Anyone not well-versed in the minutia of swift-format history isn’t going to remember or even know to think about which behavior is “legacy” and which is “new.”

More usable, I think, would be specifying “greedy” versus “lazy” for both leading and trailing trivia and letting the user choose.

allevato · September 1, 2021, 8:06pm

My concern would be less about stable vs. unstable API, but rather about silently changing the behavior of an existing API.

In the past, nearly all API changes to SwiftSyntax have been of the kind that once you update that dependency, client code fails to compile and users can work through the compiler errors to fix usage sites.

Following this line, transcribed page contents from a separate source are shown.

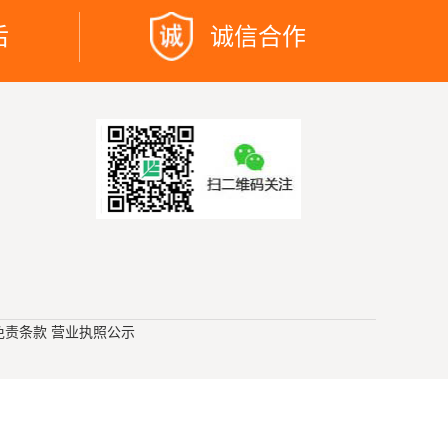
后
诚信合作
免责条款
营业执照公示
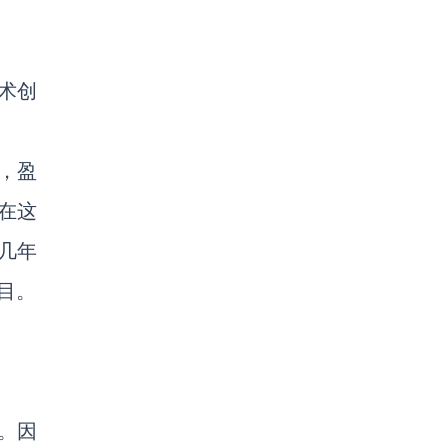
术创
，盈
在这
几年
目。
。因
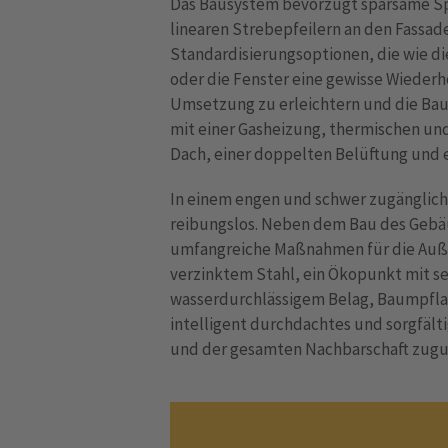
Das Bausystem bevorzugt sparsame Sp
linearen Strebepfeilern an den Fassaden
Standardisierungsoptionen, die wie di
oder die Fenster eine gewisse Wiederh
Umsetzung zu erleichtern und die Bau
mit einer Gasheizung, thermischen u
Dach, einer doppelten Belüftung und e
In einem engen und schwer zugängliche
reibungslos. Neben dem Bau des Gebä
umfangreiche Maßnahmen für die Auße
verzinktem Stahl, ein Ökopunkt mit s
wasserdurchlässigem Belag, Baumpfla
intelligent durchdachtes und sorgfält
und der gesamten Nachbarschaft zug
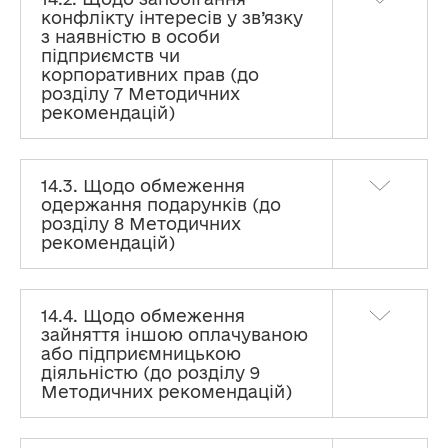
конфлікту інтересів у зв’язку
з наявністю в особи
підприємств чи
корпоративних прав (до
розділу 7 Методичних
рекомендацій)
14.3. Щодо обмеження
одержання подарунків (до
розділу 8 Методичних
рекомендацій)
14.4. Щодо обмеження
зайняття іншою оплачуваною
Конфлікт інтересів
або підприємницькою
діяльністю (до розділу 9
Преамбула та перелік скорочень
Методичних рекомендацій)
1. ОСОБИ, НА ЯКИХ ПОШИРЮЮТЬСЯ ВИМОГИ
ЩОДО ЗАПОБІГАННЯ ТА ВРЕГУЛЮВАННЯ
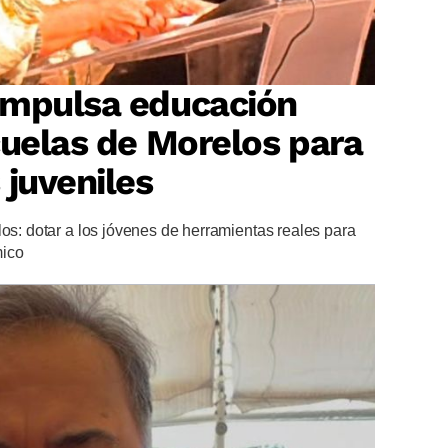
impulsa educación
cuelas de Morelos para
 juveniles
los: dotar a los jóvenes de herramientas reales para
mico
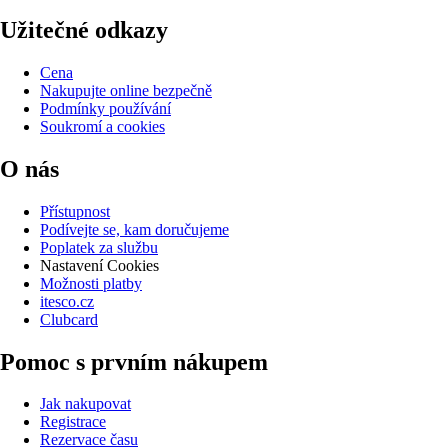
Užitečné odkazy
Cena
Nakupujte online bezpečně
Podmínky používání
Soukromí a cookies
O nás
Přístupnost
Podívejte se, kam doručujeme
Poplatek za službu
Nastavení Cookies
Možnosti platby
itesco.cz
Clubcard
Pomoc s prvním nákupem
Jak nakupovat
Registrace
Rezervace času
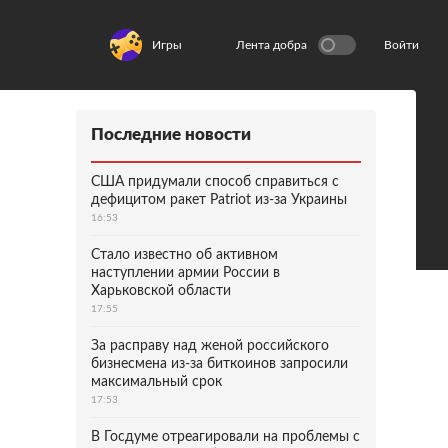
Игры
Лента добра
Войти
Последние новости
США придумали способ справиться с
дефицитом ракет Patriot из-за Украины
16:53
Стало известно об активном
наступлении армии России в
Харьковской области
17:55
За расправу над женой российского
бизнесмена из-за биткоинов запросили
максимальный срок
17:53
В Госдуме отреагировали на проблемы с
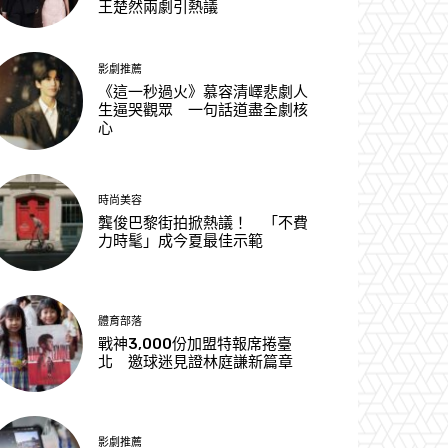
王楚然兩劇引熱議
影劇推薦
《這一秒過火》慕容清嶧悲劇人
生逼哭觀眾 一句話道盡全劇核
心
時尚美容
龔俊巴黎街拍掀熱議！ 「不費
力時髦」成今夏最佳示範
體育部落
戰神3,000份加盟特報席捲臺
北 邀球迷見證林庭謙新篇章
影劇推薦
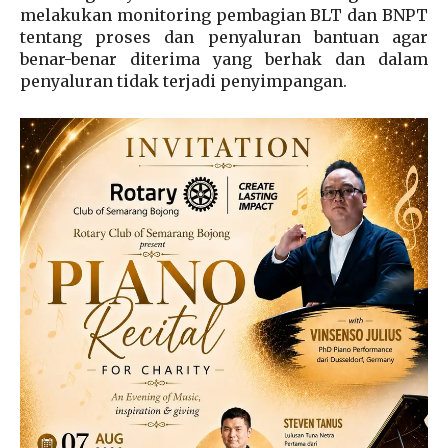
melakukan monitoring pembagian BLT dan BNPT
tentang proses dan penyaluran bantuan agar
benar-benar diterima yang berhak dan dalam
penyaluran tidak terjadi penyimpangan.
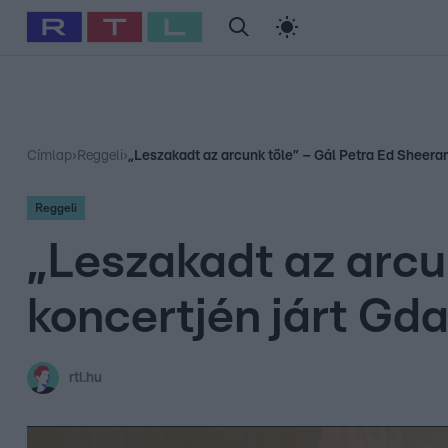
#
Babits Marcella
#
Szellő István
#
Most Wanted
#
Gallusz Ni
Címlap
›
Reggeli
›
„Leszakadt az arcunk tőle” – Gál Petra Ed Sheera
Reggeli
„Leszakadt az arcu
koncertjén járt Gd
rtl.hu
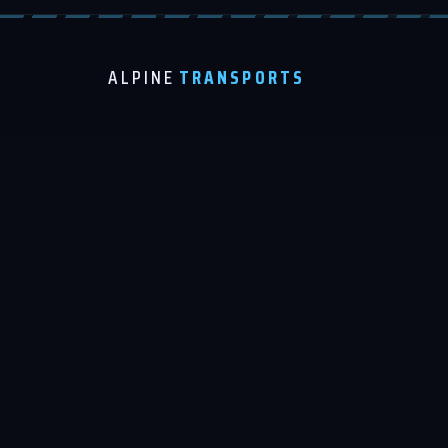
ALPINE
TRANSPORTS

With the change you're proposing, users won't have the compiler's help to identify locations that need updating; they'll just need to text-search the code base for occurrences of those properties and update them, and filter out any places where they may have used that terminology elsewhere (comments, local variables, helper properties'/methods' names in other types, etc.). That makes me a lot more nervous about getting everything right, and even thorough unit tests might miss something.

It would be great if we could have a transitional period instead of flipping the switch all in one commit; e.g., using @available(renamed:) so we can see usages flagged as warnings and update them before the behavior of the original property is going to be changed, even if that name is going to be reused in a later release.

ahoppen · September 20, 2021, 2:37pm

That is a good point. What do you think about calling the new accessor methods triviaBefore and triviaAfter, while leadingTrivia and trailingTrivia retain their current behavior and are marked deprecated?